*** TEXT FOR ANALYSIS ***
All of the participants reminded the audience that “radio” doesn’t necessarily mean a station with a broadcast license. WNYC’s Dean Cappello notes that “The audience is in charge now,” deciding when and how to listen to programs. Listeners who are “streaming” programming from the internet will at some point probably surpass those receiving signals over the air. This explains why these stations are now truly global. With streaming, a listener can receive the programming of a station virtually anywhere, vastly increasing the potential audience size. For example, I like a classical music “station” in Athens Greece. A friend is devoted to a jazz station in Paris. Newer audio equipment can be programmed with station URLs to receive signals from virtually anywhere on the globe.
Newer “On demand” listening via podcasts helps public radio counter its tendency to appeal to older listeners.
Add in the use of the iPhone, notes WNYC’s Cappello, and the world of radio changes dramatically. The phone’s storage capabilities make it ideal to receive and hold podcasts downloaded from stations and sources such as iTunes. Periodic updates provide targeted programming to Americans on the run or on the road. A friend reports loading up his phone with lots of podcasts that can be played later on the train or whenever he is in transit. This “on demand” listening helps public radio counter its tendency to appeal to older listeners with a NPR network average age of 58. And there’s an advantage for program producers going into the podcast business, with avid listeners mostly in their 20s or 30s. The panelists pointed out that they can sell advertising space in podcasts, a revenue stream not open to true “non-commercial” radio operating at the bottom (“educational”) end of the FM band. The ads may not always be a plus for listeners, but they make these executives more comfortable about the future of their organizations: optimism that seems fully justified.
*** End of TEXT FOR ANALYSIS ***
*** DATA SUPPLIED ***
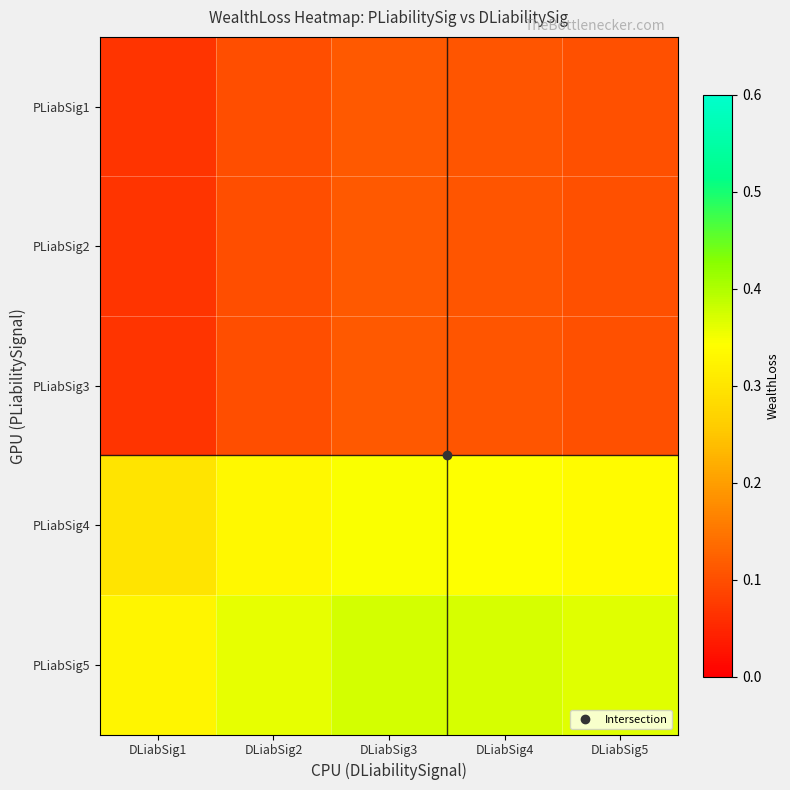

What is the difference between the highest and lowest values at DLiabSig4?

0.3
*** End of DATA SUPPLIED ***
*** DATA SUPPLIED ***
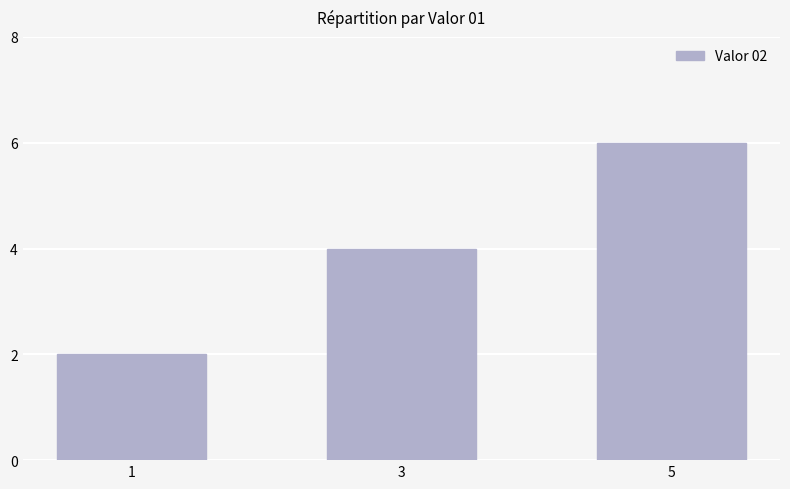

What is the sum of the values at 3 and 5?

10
*** End of DATA SUPPLIED ***
*** DATA SUPPLIED ***
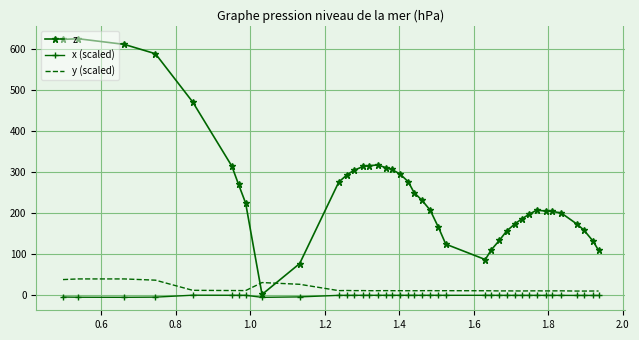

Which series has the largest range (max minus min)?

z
*** End of DATA SUPPLIED ***
▶ **DIRECTIVE 1**: Put this sentence from the passage on radio and podcasts into Spanish: "A friend is devoted to a jazz station in Paris."
▶ **DIRECTIVE 2**: From the passage on radio and podcasts, print the stretch that begins at the words "All of the participants" and ends after "to older listeners.", with no changes.
The listing has nothing to do with the passage on radio and podcasts.

▶ **TASK RESPONSE 1**: Un amigo es devoto de una emisora de jazz de París.

▶ **TASK RESPONSE 2**:
All of the participants reminded the audience that “radio” doesn’t necessarily mean a station with a broadcast license. WNYC’s Dean Cappello notes that “The audience is in charge now,” deciding when and how to listen to programs. Listeners who are “streaming” programming from the internet will at some point probably surpass those receiving signals over the air. This explains why these stations are now truly global. With streaming, a listener can receive the programming of a station virtually anywhere, vastly increasing the potential audience size. For example, I like a classical music “station” in Athens Greece. A friend is devoted to a jazz station in Paris. Newer audio equipment can be programmed with station URLs to receive signals from virtually anywhere on the globe.
Newer “On demand” listening via podcasts helps public radio counter its tendency to appeal to older listeners.